▸ **What is being asked**
Nothing but the text belongs in the answer: the listing below, copied exactly, without pictures.

▸ **Exercise data**
══════════════════════════════
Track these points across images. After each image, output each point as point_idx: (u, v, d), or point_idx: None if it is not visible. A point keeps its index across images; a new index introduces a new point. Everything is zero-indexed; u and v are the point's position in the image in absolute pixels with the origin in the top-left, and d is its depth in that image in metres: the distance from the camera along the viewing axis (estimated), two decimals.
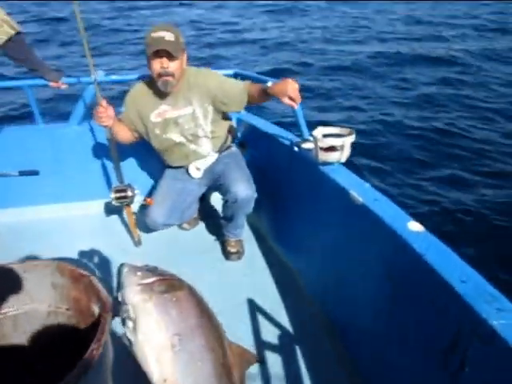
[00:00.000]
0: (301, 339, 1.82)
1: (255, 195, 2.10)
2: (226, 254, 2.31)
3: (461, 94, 8.31)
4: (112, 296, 1.28)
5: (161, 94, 2.13)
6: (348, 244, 1.72)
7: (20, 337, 1.34)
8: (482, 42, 13.45)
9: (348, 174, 1.81)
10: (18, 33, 2.21)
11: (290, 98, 1.80)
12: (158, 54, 1.93)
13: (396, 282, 1.41)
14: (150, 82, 2.14)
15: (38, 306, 1.32)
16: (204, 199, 2.71)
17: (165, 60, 1.95)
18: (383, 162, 5.46)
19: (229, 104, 2.12)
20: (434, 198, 4.54)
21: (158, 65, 1.96)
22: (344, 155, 1.80)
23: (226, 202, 2.14)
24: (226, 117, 2.28)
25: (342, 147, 1.77)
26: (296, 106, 1.85)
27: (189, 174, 2.30)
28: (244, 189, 2.04)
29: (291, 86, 1.79)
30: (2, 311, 1.30)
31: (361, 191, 1.63)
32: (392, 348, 1.44)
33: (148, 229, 2.36)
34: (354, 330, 1.70)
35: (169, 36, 1.92)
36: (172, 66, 1.97)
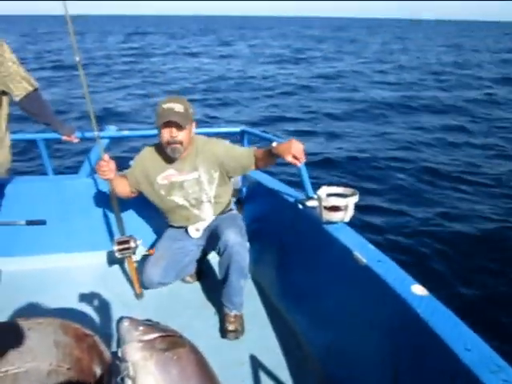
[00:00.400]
0: None
1: (247, 245, 2.10)
2: (223, 331, 2.16)
3: (461, 142, 8.46)
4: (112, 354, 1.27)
5: (168, 159, 2.24)
6: (351, 305, 1.71)
7: None
8: (484, 90, 13.77)
9: (352, 233, 1.82)
10: (36, 89, 2.30)
11: (294, 157, 1.86)
12: (168, 124, 2.06)
13: (400, 347, 1.39)
14: (159, 146, 2.25)
15: (39, 365, 1.31)
16: (206, 254, 2.71)
17: (174, 130, 2.07)
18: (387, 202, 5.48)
19: (236, 168, 2.21)
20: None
21: (167, 134, 2.09)
22: (348, 215, 1.83)
23: (218, 254, 2.14)
24: (230, 181, 2.36)
25: (345, 207, 1.81)
26: (299, 164, 1.89)
27: (188, 235, 2.35)
28: (234, 236, 2.06)
29: (295, 145, 1.85)
30: (3, 369, 1.29)
31: (364, 252, 1.65)
32: None
33: None
34: None
35: (178, 107, 2.06)
36: (180, 135, 2.10)
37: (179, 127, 2.06)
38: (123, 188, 2.33)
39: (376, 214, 5.19)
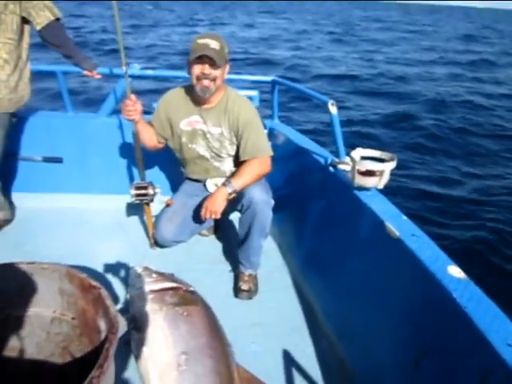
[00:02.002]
0: (312, 371, 1.69)
1: (272, 202, 2.00)
2: (236, 291, 2.09)
3: None
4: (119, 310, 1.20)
5: (195, 103, 2.09)
6: (376, 278, 1.60)
7: (21, 341, 1.27)
8: None
9: (385, 202, 1.69)
10: (58, 19, 2.17)
11: (207, 211, 1.96)
12: (201, 59, 1.89)
13: (428, 331, 1.28)
14: (188, 89, 2.11)
15: (42, 311, 1.25)
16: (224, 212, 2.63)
17: (206, 66, 1.90)
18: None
19: (239, 144, 2.08)
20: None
21: (198, 69, 1.92)
22: (382, 182, 1.69)
23: (241, 211, 2.04)
24: None
25: (381, 173, 1.66)
26: (203, 216, 1.99)
27: (206, 190, 2.23)
28: (260, 193, 1.95)
29: (210, 206, 1.96)
30: (5, 311, 1.23)
31: (397, 223, 1.52)
32: None
33: None
34: (373, 375, 1.55)
35: (214, 44, 1.89)
36: (213, 73, 1.92)
37: (213, 64, 1.89)
38: (149, 137, 2.20)
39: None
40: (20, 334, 1.26)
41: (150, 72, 2.64)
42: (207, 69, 1.90)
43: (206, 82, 1.93)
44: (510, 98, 9.96)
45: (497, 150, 6.55)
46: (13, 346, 1.27)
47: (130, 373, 1.56)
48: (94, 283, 1.16)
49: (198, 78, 1.93)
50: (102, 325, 1.13)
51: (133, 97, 2.02)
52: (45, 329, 1.27)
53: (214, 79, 1.93)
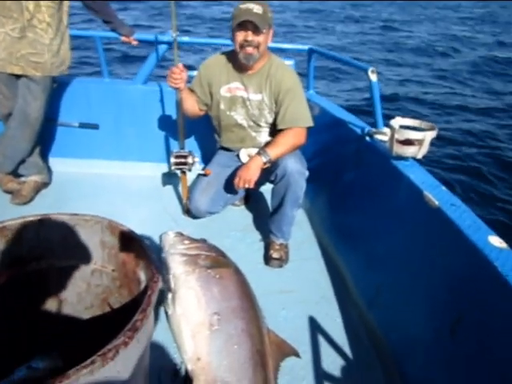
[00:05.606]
0: (341, 339, 1.70)
1: (306, 173, 1.99)
2: (267, 258, 2.11)
3: None
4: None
5: (237, 69, 2.09)
6: (413, 249, 1.58)
7: (62, 291, 1.31)
8: None
9: (423, 172, 1.65)
10: None
11: (240, 180, 1.95)
12: (244, 25, 1.89)
13: (466, 299, 1.26)
14: (230, 55, 2.10)
15: (84, 262, 1.28)
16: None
17: (249, 33, 1.90)
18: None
19: (279, 111, 2.05)
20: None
21: (241, 36, 1.92)
22: (422, 151, 1.65)
23: (274, 181, 2.04)
24: None
25: (420, 142, 1.62)
26: (237, 186, 1.98)
27: (239, 160, 2.22)
28: (294, 164, 1.94)
29: (245, 173, 1.94)
30: (48, 261, 1.27)
31: (436, 193, 1.49)
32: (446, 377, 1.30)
33: None
34: (404, 342, 1.55)
35: (257, 9, 1.87)
36: (256, 39, 1.92)
37: (256, 30, 1.89)
38: (192, 104, 2.20)
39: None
40: (61, 284, 1.30)
41: (198, 39, 2.62)
42: (250, 35, 1.89)
43: (249, 50, 1.92)
44: None
45: None
46: (54, 296, 1.31)
47: (162, 331, 1.60)
48: (135, 235, 1.18)
49: (242, 46, 1.93)
50: (142, 276, 1.16)
51: (180, 65, 2.02)
52: (85, 280, 1.30)
53: (257, 46, 1.92)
══════════════════════════════
▸ **Result of this task**
Track these points across images. After each image, output each point as point_idx: (u, v, d), or point_idx: None if it is not visible. A point keeps its index across images; a new index introduces a new point. Everything is zero-indexed; u and v are the point's position in the image in absolute pixels with the origin in the top-left, and d is its depth in that image in metres: the distance from the camera along the viewing axis (estimated), two decimals.
[00:00.000]
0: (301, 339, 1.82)
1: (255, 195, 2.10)
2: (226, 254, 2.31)
3: (461, 94, 8.31)
4: (112, 296, 1.28)
5: (161, 94, 2.13)
6: (348, 244, 1.72)
7: (20, 337, 1.34)
8: (482, 42, 13.45)
9: (348, 174, 1.81)
10: (18, 33, 2.21)
11: (290, 98, 1.80)
12: (158, 54, 1.93)
13: (396, 282, 1.41)
14: (150, 82, 2.14)
15: (38, 306, 1.32)
16: (204, 199, 2.71)
17: (165, 60, 1.95)
18: (383, 162, 5.46)
19: (229, 104, 2.12)
20: (434, 198, 4.54)
21: (158, 65, 1.96)
22: (344, 155, 1.80)
23: (226, 202, 2.14)
24: (226, 117, 2.28)
25: (342, 147, 1.77)
26: (296, 106, 1.85)
27: (189, 174, 2.30)
28: (244, 189, 2.04)
29: (291, 86, 1.79)
30: (2, 311, 1.30)
31: (361, 191, 1.63)
32: (392, 348, 1.44)
33: (148, 229, 2.36)
34: (354, 330, 1.70)
35: (169, 36, 1.92)
36: (172, 66, 1.97)
[00:00.400]
0: None
1: (247, 245, 2.10)
2: (223, 331, 2.16)
3: (461, 142, 8.46)
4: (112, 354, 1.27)
5: (168, 159, 2.24)
6: (351, 305, 1.71)
7: None
8: (484, 90, 13.77)
9: (352, 233, 1.82)
10: (36, 89, 2.30)
11: (294, 157, 1.86)
12: (168, 124, 2.06)
13: (400, 347, 1.39)
14: (159, 146, 2.25)
15: (39, 365, 1.31)
16: (206, 254, 2.71)
17: (174, 130, 2.07)
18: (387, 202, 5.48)
19: (236, 168, 2.21)
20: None
21: (167, 134, 2.09)
22: (348, 215, 1.83)
23: (218, 254, 2.14)
24: (230, 181, 2.36)
25: (345, 207, 1.81)
26: (299, 164, 1.89)
27: (188, 235, 2.35)
28: (234, 236, 2.06)
29: (295, 145, 1.85)
30: (3, 369, 1.29)
31: (364, 252, 1.65)
32: None
33: None
34: None
35: (178, 107, 2.06)
36: (180, 135, 2.10)
37: (179, 127, 2.06)
38: (123, 188, 2.33)
39: (376, 214, 5.19)
[00:02.002]
0: (312, 371, 1.69)
1: (272, 202, 2.00)
2: (236, 291, 2.09)
3: None
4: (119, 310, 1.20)
5: (195, 103, 2.09)
6: (376, 278, 1.60)
7: (21, 341, 1.27)
8: None
9: (385, 202, 1.69)
10: (58, 19, 2.17)
11: (207, 211, 1.96)
12: (201, 59, 1.89)
13: (428, 331, 1.28)
14: (188, 89, 2.11)
15: (42, 311, 1.25)
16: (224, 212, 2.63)
17: (206, 66, 1.90)
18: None
19: (239, 144, 2.08)
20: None
21: (198, 69, 1.92)
22: (382, 182, 1.69)
23: (241, 211, 2.04)
24: None
25: (381, 173, 1.66)
26: (203, 216, 1.99)
27: (206, 190, 2.23)
28: (260, 193, 1.95)
29: (210, 206, 1.96)
30: (5, 311, 1.23)
31: (397, 223, 1.52)
32: None
33: None
34: (373, 375, 1.55)
35: (214, 44, 1.89)
36: (213, 73, 1.92)
37: (213, 64, 1.89)
38: (149, 137, 2.20)
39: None
40: (20, 334, 1.26)
41: (150, 72, 2.64)
42: (207, 69, 1.90)
43: (206, 82, 1.93)
44: (510, 98, 9.96)
45: (497, 150, 6.55)
46: (13, 346, 1.27)
47: (130, 373, 1.56)
48: (94, 283, 1.16)
49: (198, 78, 1.93)
50: (102, 325, 1.13)
51: (133, 97, 2.02)
52: (45, 329, 1.27)
53: (214, 79, 1.93)
[00:05.606]
0: (341, 339, 1.70)
1: (306, 173, 1.99)
2: (267, 258, 2.11)
3: None
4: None
5: (237, 69, 2.09)
6: (413, 249, 1.58)
7: (62, 291, 1.31)
8: None
9: (423, 172, 1.65)
10: None
11: (240, 180, 1.95)
12: (244, 25, 1.89)
13: (466, 299, 1.26)
14: (230, 55, 2.10)
15: (84, 262, 1.28)
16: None
17: (249, 33, 1.90)
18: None
19: (279, 111, 2.05)
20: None
21: (241, 36, 1.92)
22: (422, 151, 1.65)
23: (274, 181, 2.04)
24: None
25: (420, 142, 1.62)
26: (237, 186, 1.98)
27: (239, 160, 2.22)
28: (294, 164, 1.94)
29: (245, 173, 1.94)
30: (48, 261, 1.27)
31: (436, 193, 1.49)
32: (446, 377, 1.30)
33: None
34: (404, 342, 1.55)
35: (257, 9, 1.87)
36: (256, 39, 1.92)
37: (256, 30, 1.89)
38: (192, 104, 2.20)
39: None
40: (61, 284, 1.30)
41: (198, 39, 2.62)
42: (250, 35, 1.89)
43: (249, 50, 1.92)
44: None
45: None
46: (54, 296, 1.31)
47: (162, 331, 1.60)
48: (135, 235, 1.18)
49: (242, 46, 1.93)
50: (142, 276, 1.16)
51: (180, 65, 2.02)
52: (85, 280, 1.30)
53: (257, 46, 1.92)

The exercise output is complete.